The researchers’ third area of focus is balancing the concepts of fairness and arbitrariness with privacy. Fairness refers to AI treating different demographics fairly, ensuring it’s not discriminatory toward a specific group, and arbitrariness evaluates whether aspects of an algorithm’s decision were based on specific criteria or random.

Kosut says evaluating privacy against fairness is important to ensure algorithms don’t disadvantage any group to preserve privacy. The researchers want to avoid problems such as, for example, removing information about individuals’ race, masking problems faced by a minority population in AI analyses.

For the aspect of arbitrariness, Kosut and his team aim to understand how much of an algorithm’s decision is random as opposed to being based on specific criteria. Ensuring the algorithm bases its decisions on logical criteria instead of random outcomes from its training increases confidence in those decisions.

“If you’re using a machine learning model to decide who to accept for a job and you train that model several times, you might end up with different models,” Kosut says. “On any particular applicant, they could produce different outcomes. If I’m an applicant and the outcome and algorithm used were random and that decision affected whether I get the job, that seems unfair.”

Pulling up a privacy curtain around data

The project’s final area focuses on best practices to develop realistic synthetic data. Synthetic data is similar to collected data, but without private information attached.

When an algorithm is developed and used, those looking at the results won’t see the data used to train the algorithm. However, others working in AI and machine learning may want to use the data for their own algorithms or to evaluate the one the data was used to train.

To ensure the privacy of individuals whose information is in the datasets, synthetic data can be generated that contains the pertinent points to train an algorithm without personal identifiers. The challenge is ensuring that the algorithms have similar results when trained with the synthetic data as they do with the original set.

Lalitha Sankar

Sankar, who is leading the synthetic data investigation, says generating synthetic data is a complex process that needs to take multiple challenges into account. Specifically, any such synthetic data release needs to ensure that statistical analysis performed on it is reasonably close to the original while also assuring that no individual’s data is identifiable.

“A synthetic release of the U.S. Census data should assure decision-makers that the release does not dramatically change meaningful statistics and counts that can affect resource allocation while also ensuring privacy of the Census respondents,” Sankar says.

She says cleverly adding noise is key to generating synthetic data, but it can slow down an algorithm’s functions and cause inaccuracies in the results. Her goal is to find ways to ensure both privacy protection and usable results.

Protecting personal information in a data-driven future

When the research project is completed in 2027, Kosut’s goal is that the discoveries he and his team make will be used in training AI algorithms used in industry and government.

The investigation is also providing research opportunities for doctoral students. Among those assisting with the project is Atefeh Gilani, an electrical engineering doctoral student specializing in research combining concepts from privacy, machine learning and information theory.

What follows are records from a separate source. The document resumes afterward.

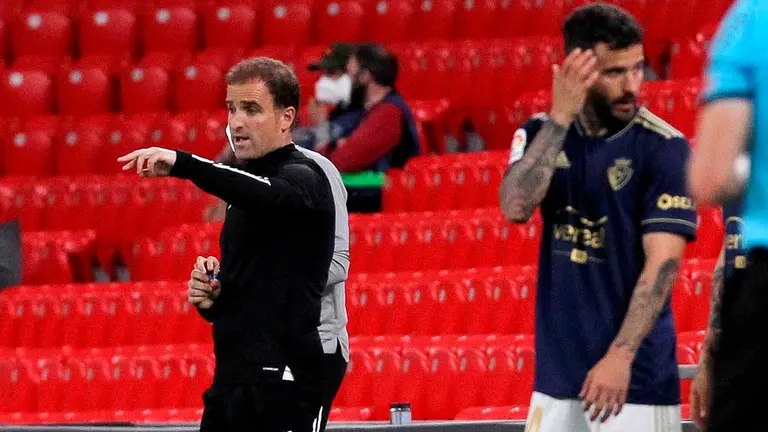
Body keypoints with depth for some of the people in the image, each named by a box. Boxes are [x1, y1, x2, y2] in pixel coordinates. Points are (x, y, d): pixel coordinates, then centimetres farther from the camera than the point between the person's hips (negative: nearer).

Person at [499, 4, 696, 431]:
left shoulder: (664, 148, -8)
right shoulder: (542, 134, 5)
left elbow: (663, 263, -13)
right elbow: (516, 208, -12)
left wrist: (621, 355, -22)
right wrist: (559, 118, -18)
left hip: (637, 376, -4)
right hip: (556, 370, 5)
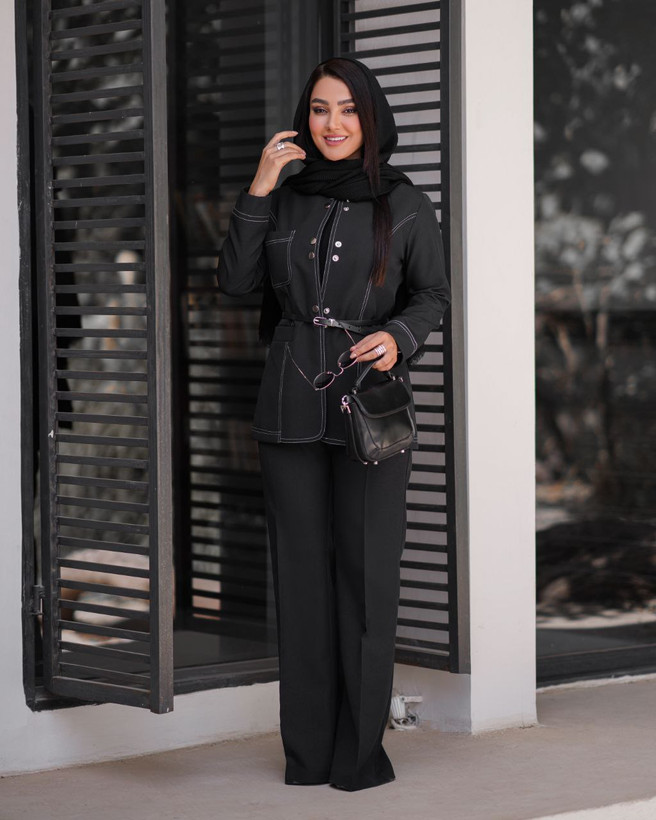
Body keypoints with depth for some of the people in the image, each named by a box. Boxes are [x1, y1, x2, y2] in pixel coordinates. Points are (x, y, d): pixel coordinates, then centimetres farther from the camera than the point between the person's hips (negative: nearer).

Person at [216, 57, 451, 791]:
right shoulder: (287, 198, 8)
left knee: (366, 571, -4)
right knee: (301, 570, 4)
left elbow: (433, 294, 6)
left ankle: (362, 749, 4)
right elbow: (235, 282, 1)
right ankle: (307, 749, 10)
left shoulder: (405, 204, 1)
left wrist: (398, 337, -14)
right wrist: (257, 193, -7)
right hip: (291, 405, 2)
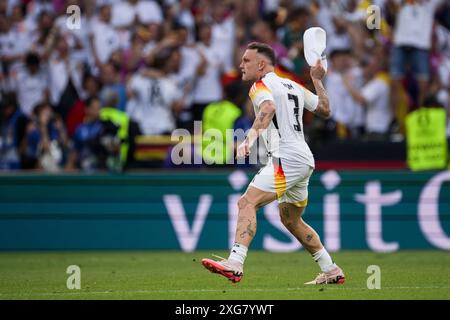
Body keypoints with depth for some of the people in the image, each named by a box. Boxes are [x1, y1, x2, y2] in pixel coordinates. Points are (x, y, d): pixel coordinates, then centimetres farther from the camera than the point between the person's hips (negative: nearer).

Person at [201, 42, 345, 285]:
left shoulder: (261, 86, -4)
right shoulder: (293, 86, 20)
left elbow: (268, 108, -28)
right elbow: (325, 110, 28)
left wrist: (251, 136, -43)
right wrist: (317, 80, 38)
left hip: (286, 158, -9)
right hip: (304, 159, 9)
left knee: (247, 202, -21)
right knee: (291, 220, 24)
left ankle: (235, 263, -39)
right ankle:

Gilani says the experience is valuable for preparing her to assist in solving real-world problems while honing her analytical and problem-solving skills.

“I hope that this research contributes to improving privacy protection in our data-driven society,” she says. “By developing effective privacy mechanisms for sensitive datasets, we can reduce the risks associated with dataset participation and build trust between individuals and organizations handling sensitive data.”